Lendo: O Tempo das Tribos (II), e como a história corriqueira engole a História.

Como um fungo que vai se espalhando por um objeto até tomar toda a sua superfície, aos poucos as nossas histórias pessoais vão se sobrepondo à História factual.

Há o que chamamos de História, e há a vida privada. A História é montada a partir de relatos e fragmentos que indicam os fatos de um período x de tempo, dando sentido à uma série de eventos ligados a um contexto.

É lógico que essa História (a oficial, que está nos livros e museus) é uma síntese de centenas de milhares de histórias pessoais, as pequenas histórias que não perdem em nada pra vida de Nero ou pra corte real portuguesa. No entanto, não temos relatos fiéis dessa memória coletiva de pelo menos 150 anos atrás; nos restando apenas deduzir os fatos a partir dos vestígios deixados (é bom lembrar que grande parte das pessoas não sabia escrever, justificando nossa carência de relatos históricos).

Mas, e quando pelo menos 1/6 da população mundial tem condições de produzir relato histórico in loco, o que acontece?

Hoje, em qualquer ambiente com mais que 3 pessoas é possível notar a presença de gadgets documentando a História, do almoço à queda da “Bastilha” contemporânea. A história do dia-a-dia torna-se a História, que um belo dia não precisará mais dos livros pra ser contada. É da nossa fome por relações que nasce essa busca irrefreada pela documentação de absolutamente TUDO que nos acontece. Tudo pelo bem do social, que agora acontece virtualmente também. Esse parágrafo abaixo, do Tempo das Tribos, do Maffesoli, dá uma boa noção de como acontece esse fênomeno.

“Há momentos em que o indivíduo significa menos do que a comunidade na qual ele se inscreve. Da mesma forma, importa menos a grande história factual do que as histórias vividas no dia-a-dia, as situações imperceptíveis que, justamente, constituem a trama comunitária. Esses são os dois aspectos que me parecem caracterizar o significado do termo “proxemia”. Naturalmente, devemos estar atentos ao componente relacional da vida social. O homem em relação. Não apenas a relação interindividual, mas também a que me liga a um território, a uma cidade, a um meio ambiente natural que partilho com outros. Essas são as pequenas histórias do dia-a-dia: tempo que se cristaliza em espaço. A partir daí, a história de um lugar se torna história pessoal. Por sedimentação, tudo o que é insignificante – rituais, odores, ruídos, imagens, construções arquitetônicas – se transforma no que Nietzsche chamava de “diário figurativo”. Diário que nos ensina o que é preciso dizer, fazer, pensar, amar. Diário que nos ensina “que podemos viver aqui, já que vivemos aqui.” Dessa maneira se forma um “nós” que permite a cada um olhar “para além da efêmera e extravagante vida individual”, sentir-se “como o espírito da casa, da linhagem, da cidade”. Não podemos indicar melhor a mudança de ótica que me parece importante efetuar. Focalização diferente. O acento cairá sobre o que é comum a todos, sobre o que é feito para todos, mesmo que seja de maneira macroscópica. “A história que vem de baixo.”

--------------------------------

• Exercício a
Copie fielmente as linhas dos registros, do início até a linha que contém "à venir rencontrer", inclusive.

• Registros fornecidos
--------------------------------

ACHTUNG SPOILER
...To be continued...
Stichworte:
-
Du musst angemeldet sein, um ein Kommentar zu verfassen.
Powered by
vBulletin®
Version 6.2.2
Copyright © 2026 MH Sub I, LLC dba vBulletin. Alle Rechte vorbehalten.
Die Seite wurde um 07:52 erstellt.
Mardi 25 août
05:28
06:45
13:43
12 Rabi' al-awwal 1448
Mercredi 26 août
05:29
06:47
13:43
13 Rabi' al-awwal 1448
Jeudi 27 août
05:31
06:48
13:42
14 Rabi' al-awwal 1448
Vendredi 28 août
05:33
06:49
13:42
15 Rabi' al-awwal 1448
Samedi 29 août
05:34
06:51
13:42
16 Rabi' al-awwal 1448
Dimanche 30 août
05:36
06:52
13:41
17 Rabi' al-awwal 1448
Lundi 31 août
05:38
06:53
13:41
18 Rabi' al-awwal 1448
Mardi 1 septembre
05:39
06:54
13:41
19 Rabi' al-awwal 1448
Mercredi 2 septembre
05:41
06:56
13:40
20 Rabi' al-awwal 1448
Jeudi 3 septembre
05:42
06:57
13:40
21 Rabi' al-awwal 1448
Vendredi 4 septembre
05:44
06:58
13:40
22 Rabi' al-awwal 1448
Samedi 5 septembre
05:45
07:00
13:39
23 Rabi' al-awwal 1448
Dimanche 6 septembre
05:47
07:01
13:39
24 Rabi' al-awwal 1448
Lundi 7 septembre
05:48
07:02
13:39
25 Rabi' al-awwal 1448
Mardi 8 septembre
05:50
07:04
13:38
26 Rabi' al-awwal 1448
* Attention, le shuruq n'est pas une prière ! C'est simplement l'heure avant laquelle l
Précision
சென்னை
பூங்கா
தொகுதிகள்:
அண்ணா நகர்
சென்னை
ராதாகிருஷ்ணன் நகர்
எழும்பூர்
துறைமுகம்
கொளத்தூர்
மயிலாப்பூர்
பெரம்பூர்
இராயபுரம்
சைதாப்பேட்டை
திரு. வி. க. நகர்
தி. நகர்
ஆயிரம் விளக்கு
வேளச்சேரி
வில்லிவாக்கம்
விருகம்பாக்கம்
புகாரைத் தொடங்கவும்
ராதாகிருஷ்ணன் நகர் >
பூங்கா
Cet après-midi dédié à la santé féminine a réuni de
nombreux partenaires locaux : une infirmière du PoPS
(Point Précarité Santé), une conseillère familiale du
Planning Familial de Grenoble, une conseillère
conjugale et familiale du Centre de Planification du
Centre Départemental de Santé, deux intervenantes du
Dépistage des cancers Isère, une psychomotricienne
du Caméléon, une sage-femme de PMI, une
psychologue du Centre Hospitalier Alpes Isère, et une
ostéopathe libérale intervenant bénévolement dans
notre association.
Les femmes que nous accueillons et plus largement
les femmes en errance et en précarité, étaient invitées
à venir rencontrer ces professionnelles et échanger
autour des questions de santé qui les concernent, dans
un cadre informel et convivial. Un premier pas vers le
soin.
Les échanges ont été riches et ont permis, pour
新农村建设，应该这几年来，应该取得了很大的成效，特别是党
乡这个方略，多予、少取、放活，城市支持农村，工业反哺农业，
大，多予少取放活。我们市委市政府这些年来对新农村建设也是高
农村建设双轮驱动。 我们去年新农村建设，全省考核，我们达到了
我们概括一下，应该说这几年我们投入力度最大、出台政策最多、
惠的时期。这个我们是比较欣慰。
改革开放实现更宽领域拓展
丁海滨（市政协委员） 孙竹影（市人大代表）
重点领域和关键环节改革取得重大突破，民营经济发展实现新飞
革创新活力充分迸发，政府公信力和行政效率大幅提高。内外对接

--------------------------------

• Exercício b
Indique se cada afirmação concorda com o trecho, respondendo sim ou não e citando as palavras decisivas dele: (i) grande parte das pessoas de antigamente não sabia escrever; (ii) na citação do Tempo das Tribos, a expressão "diário figurativo" é atribuída a Nietzsche; (iii) temos relatos fiéis da memória coletiva de pelo menos 150 anos atrás.

• Resposta escrita a
ACHTUNG SPOILER
...To be continued...
Stichworte:
-
Du musst angemeldet sein, um ein Kommentar zu verfassen.
Powered by
vBulletin®
Version 6.2.2
Copyright © 2026 MH Sub I, LLC dba vBulletin. Alle Rechte vorbehalten.
Die Seite wurde um 07:52 erstellt.
Mardi 25 août
05:28
06:45
13:43
12 Rabi' al-awwal 1448
Mercredi 26 août
05:29
06:47
13:43
13 Rabi' al-awwal 1448
Jeudi 27 août
05:31
06:48
13:42
14 Rabi' al-awwal 1448
Vendredi 28 août
05:33
06:49
13:42
15 Rabi' al-awwal 1448
Samedi 29 août
05:34
06:51
13:42
16 Rabi' al-awwal 1448
Dimanche 30 août
05:36
06:52
13:41
17 Rabi' al-awwal 1448
Lundi 31 août
05:38
06:53
13:41
18 Rabi' al-awwal 1448
Mardi 1 septembre
05:39
06:54
13:41
19 Rabi' al-awwal 1448
Mercredi 2 septembre
05:41
06:56
13:40
20 Rabi' al-awwal 1448
Jeudi 3 septembre
05:42
06:57
13:40
21 Rabi' al-awwal 1448
Vendredi 4 septembre
05:44
06:58
13:40
22 Rabi' al-awwal 1448
Samedi 5 septembre
05:45
07:00
13:39
23 Rabi' al-awwal 1448
Dimanche 6 septembre
05:47
07:01
13:39
24 Rabi' al-awwal 1448
Lundi 7 septembre
05:48
07:02
13:39
25 Rabi' al-awwal 1448
Mardi 8 septembre
05:50
07:04
13:38
26 Rabi' al-awwal 1448
* Attention, le shuruq n'est pas une prière ! C'est simplement l'heure avant laquelle l
Précision
சென்னை
பூங்கா
தொகுதிகள்:
அண்ணா நகர்
சென்னை
ராதாகிருஷ்ணன் நகர்
எழும்பூர்
துறைமுகம்
கொளத்தூர்
மயிலாப்பூர்
பெரம்பூர்
இராயபுரம்
சைதாப்பேட்டை
திரு. வி. க. நகர்
தி. நகர்
ஆயிரம் விளக்கு
வேளச்சேரி
வில்லிவாக்கம்
விருகம்பாக்கம்
புகாரைத் தொடங்கவும்
ராதாகிருஷ்ணன் நகர் >
பூங்கா
Cet après-midi dédié à la santé féminine a réuni de
nombreux partenaires locaux : une infirmière du PoPS
(Point Précarité Santé), une conseillère familiale du
Planning Familial de Grenoble, une conseillère
conjugale et familiale du Centre de Planification du
Centre Départemental de Santé, deux intervenantes du
Dépistage des cancers Isère, une psychomotricienne
du Caméléon, une sage-femme de PMI, une
psychologue du Centre Hospitalier Alpes Isère, et une
ostéopathe libérale intervenant bénévolement dans
notre association.
Les femmes que nous accueillons et plus largement
les femmes en errance et en précarité, étaient invitées
à venir rencontrer ces professionnelles et échanger

• Resposta escrita b
(i) Sim: "é bom lembrar que grande parte das pessoas não sabia escrever".
(ii) Sim: "se transforma no que Nietzsche chamava de “diário figurativo”".
(iii) Não: "não temos relatos fiéis dessa memória coletiva de pelo menos 150 anos atrás".